(…) Ebbene, sono almeno due anni che questo sistema di relazioni è in disfacimento. Mediobanca ha nel suo piano industriale l'uscita dai patti di sindacato e la cessione di ogni partecipazione tranne quella nelle Generali. In quest'ultima per la prima volta è stato nominato nel 2012 un manager esterno, Mario Greco, per di più renziano, che non risponde a logiche di grandi soci e che allo stesso modo è uscito dai patti e si è disimpegnato dalle operazioni di sistema.
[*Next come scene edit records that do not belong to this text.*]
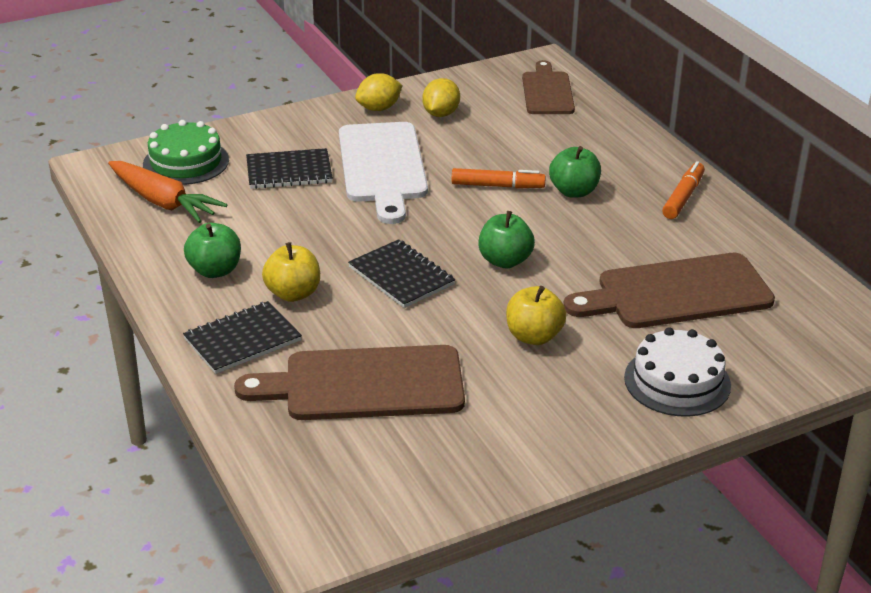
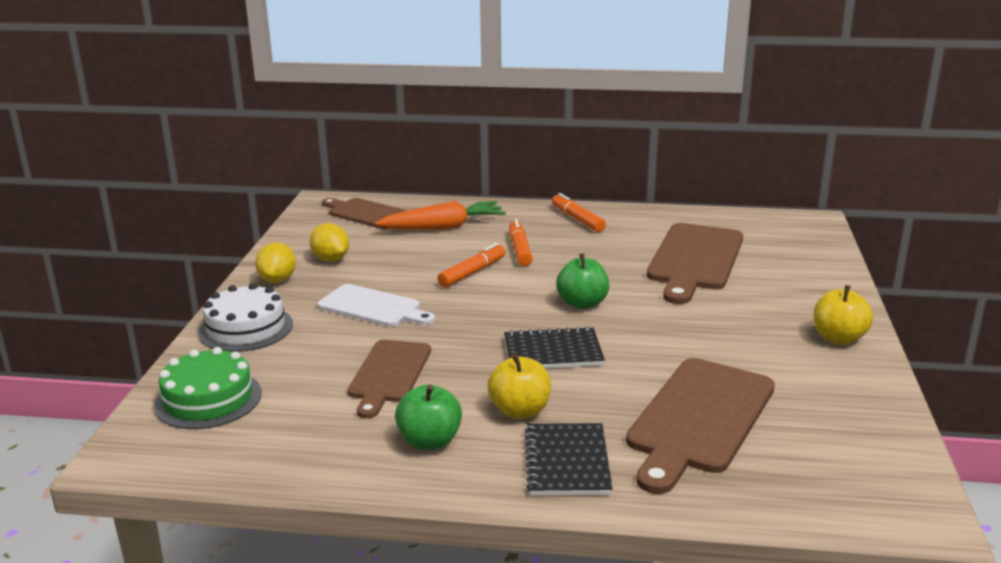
camera: 55 degrees left, 10 degrees down
(163, 202) = (262, 435): orange carrot -> orange carrot (443, 227)
(288, 216) = (389, 374): none -> brown cutting board
(289, 171) = (313, 351): black notebook -> none
(382, 167) = (373, 307): white cutting board -> white cutting board, size x0.64
(534, 336) = (698, 326): yellow apple -> yellow apple (838, 338)
(574, 191) = (520, 249): green apple -> orange marker
(677, 381) = (803, 295): white cake -> white cake (246, 328)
Le due grandi banche italiane, per anni guidate anche secondo le logiche di potere da due manager come Corrado Passera (Intesa) e Alessandro Profumo (Unicredit) sono oggi nelle mani di due manager più giovani e tenuti (anche per gli effetti della crisi) solo a far quadrare i conti, quali Carlo Messina e Federico Ghizzoni. Nello stesso tempo hanno lasciato la scena grandi volponi quali Antoine Bernheim, Cesare Geronzi, Franco Bernabè o Luca Cordero di Montezemolo. Pirelli è tornata a occuparsi solo di pneumatici, Fiat, nelle mani di un manager autonomo e forte quale Sergio Marchionne, si fonde con Chrysler e va in Olanda, Telecom sta trattando in questi giorni l'ingresso nel capitale del gruppo francese Vivendi. Il gruppo Cir-De Benedetti, dopo il fallimento dell'avventura nell'energia di Sorgenia, ha ormai poco di industriale e l'Ingegnere si occupa essenzialmente dell'editoria nel gruppo Espresso. Che, tra l'altro, esprime con Repubblica il quotidiano più vicino a Renzi: difficile pensare che il rottamando sia proprio De Benedetti.

(…) Il premier, per esempio, è accusato di avere nel suo stesso salotto gli uomini della seconda banca d'affari del mondo, JpMorgan, che da un paio d'anni gli detterebbe l'agenda. Mentre uno come Massimo D'Alema lo individua come il terminale scelto dai poteri forti per liquidare la sinistra. Una cosa sola è certa: tirare fuori l'ormai vecchio ma efficace ritornello dei salotti buoni funziona bene.